Touring Jekyll Island in an AirCam

My good friend and Air-Cam developer, Phil Lockwood, likes to hold fly-outs for his customers. More than 160 kits have been delivered and built; each fly-out has attracted several of these owners. Phil and his Lockwood Aircraft associate George Weber have invited me several times but I’ve had to miss earlier gatherings for owners of this iconic “twin engined ultralight” (it isn’t really an ultralight but has its roots in that category). For once I got to attend. The destination was the beautiful Jekyll Island resort area of Georgia; it’s near St. Simons Island, another popular vacation destination.

On a stunningly beautiful day, I was privileged to take my wife and two friends aloft for 30-minute tours of the Island. This was great fun for all. But what made it especially interesting is that I did this in N912LA, one of three Air-Cams badly trashed by the tornado at Sun ‘n Fun 2011 (left). In an effort typical of the hard-working staff at Lockwood Aircraft, this and two other Air-Cams were returned to flight after looking like a crumpled pile of tubing and fabric.

Splogger Dan Johnson (front) and friend Pat Lehotsky. Photo by Randee Laskewitz

The Air-Cam is neither ultralight nor Light-Sport Aircraft but it acts like either one in some ways. For touring an idyllic setting like Jekyll Island, Air-Cam allows what you would be unlikely to do in any other airplane with which I’m familiar. Air-Cam, in which I obtained my multi-engine rating, flies so well on a single engine that you can fly low over marsh lands or stray over the ocean in near-certain safety. I have successfully taken off (solo) in Air-Cam with one engine at idle thrust; this is something you never consider trying in other twin-engine aircraft. If you lose an engine in flight at almost any attitude or altitude you can barely discern you’ve lost an engine, far different from the workout most twin-engine aircraft will give you after an engine quits.

Air-Cam is so confidence inspiring at 50-200 feet off the surface that such becomes the standard cruising altitude on site-seeing missions as we flew over Jekyll.

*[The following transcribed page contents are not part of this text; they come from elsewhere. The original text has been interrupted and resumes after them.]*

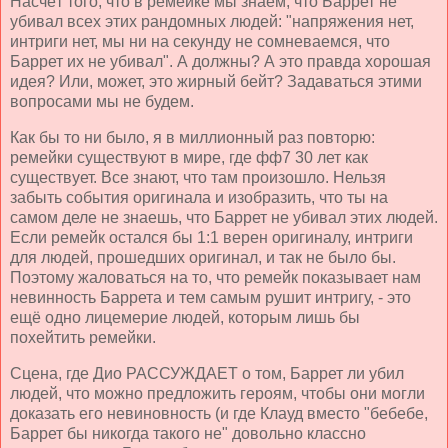
Насчёт того, что в ремейке мы знаем, что Баррет не
убивал всех этих рандомных людей: "напряжения нет,
интриги нет, мы ни на секунду не сомневаемся, что
Баррет их не убивал". А должны? А это правда хорошая
идея? Или, может, это жирный бейт? Задаваться этими
вопросами мы не будем.
Как бы то ни было, я в миллионный раз повторю:
ремейки существуют в мире, где фф7 30 лет как
существует. Все знают, что там произошло. Нельзя
забыть события оригинала и изобразить, что ты на
самом деле не знаешь, что Баррет не убивал этих людей.
Если ремейк остался бы 1:1 верен оригиналу, интриги
для людей, прошедших оригинал, и так не было бы.
Поэтому жаловаться на то, что ремейк показывает нам
невинность Баррета и тем самым рушит интригу, - это
ещё одно лицемерие людей, которым лишь бы
похейтить ремейки.
Сцена, где Дио РАССУЖДАЕТ о том, Баррет ли убил
людей, что можно предложить героям, чтобы они могли
доказать его невиновность (и где Клауд вместо "бебебе,
Баррет бы никогда такого не" довольно классно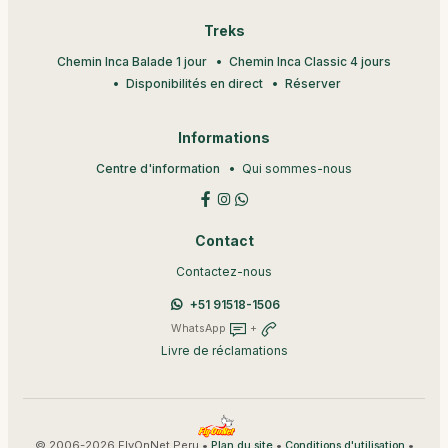
Treks
Chemin Inca Balade 1 jour
Chemin Inca Classic 4 jours
Disponibilités en direct
Réserver
Informations
Centre d'information
Qui sommes-nous
Contact
Contactez-nous
+51 91518-1506
WhatsApp
+
Livre de réclamations
© 2006-2026 FlyOnNet Peru •
•
•
Plan du site
Conditions d'utilisation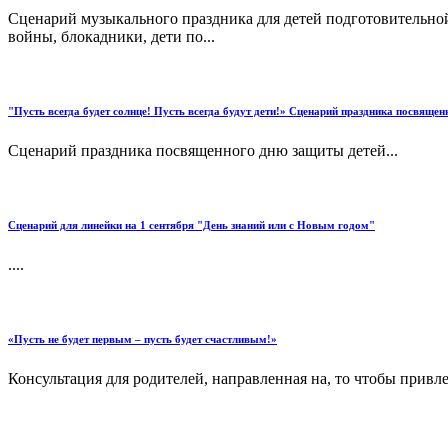
Сценарий музыкального праздника для детей подготовительной
войны, блокадники, дети по...
"Пусть всегда будет солнце! Пусть всегда будут дети!» Сценарий праздника посвяще
Сценарий праздника посвященного дню защиты детей...
Сценарий для линейки на 1 сентября "День знаний или с Новым годом"
....
«Пусть не будет первым – пусть будет счастливым!»
Консультация для родителей, направленная на, то чтобы привле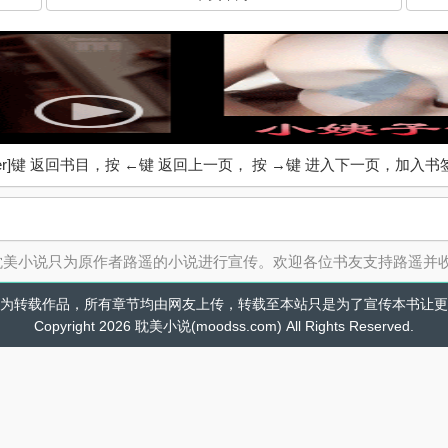
ter]键 返回书目，按 ←键 返回上一页， 按 →键 进入下一页，加
耽美小说只为原作者路遥的小说进行宣传。欢迎各位书友支持路遥并
为转载作品，所有章节均由网友上传，转载至本站只是为了宣传本书让更
Copyright 2026 耽美小说(moodss.com) All Rights Reserved.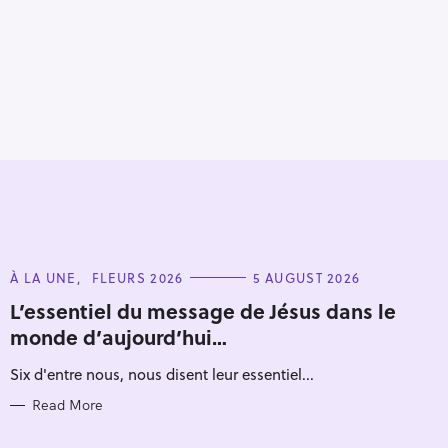
C
À LA UNE
FLEURS 2026
5 AUGUST 2026
A
T
L’essentiel du message de Jésus dans le
E
monde d’aujourd’hui…
G
O
R
Six d'entre nous, nous disent leur essentiel...
I
E
S
Read More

We literally had to climb to cross bridges, to allow the safe altitude mandated by FAA while flying above people on the surface. We also climbed to enter pattern altitude… yes, climbed.

These amazing flight capabilities are backed by Lockwood’s legendary maintenance. I’ve known Phil for decades and if he says an airplane is right, I ask no more questions. His word is gospel in matters of maintenance.

Not only was the flying experience wonderful, we discovered those Air-Cam’ers really know how to pick excellent destinations. We stayed in the Jekyll Island Club hotel, an early 1900s facility kept in marvelous repair. It was pricey but worth the money. Twice we dined at hotel restaurants for some of the tastiest food any of us has enjoyed.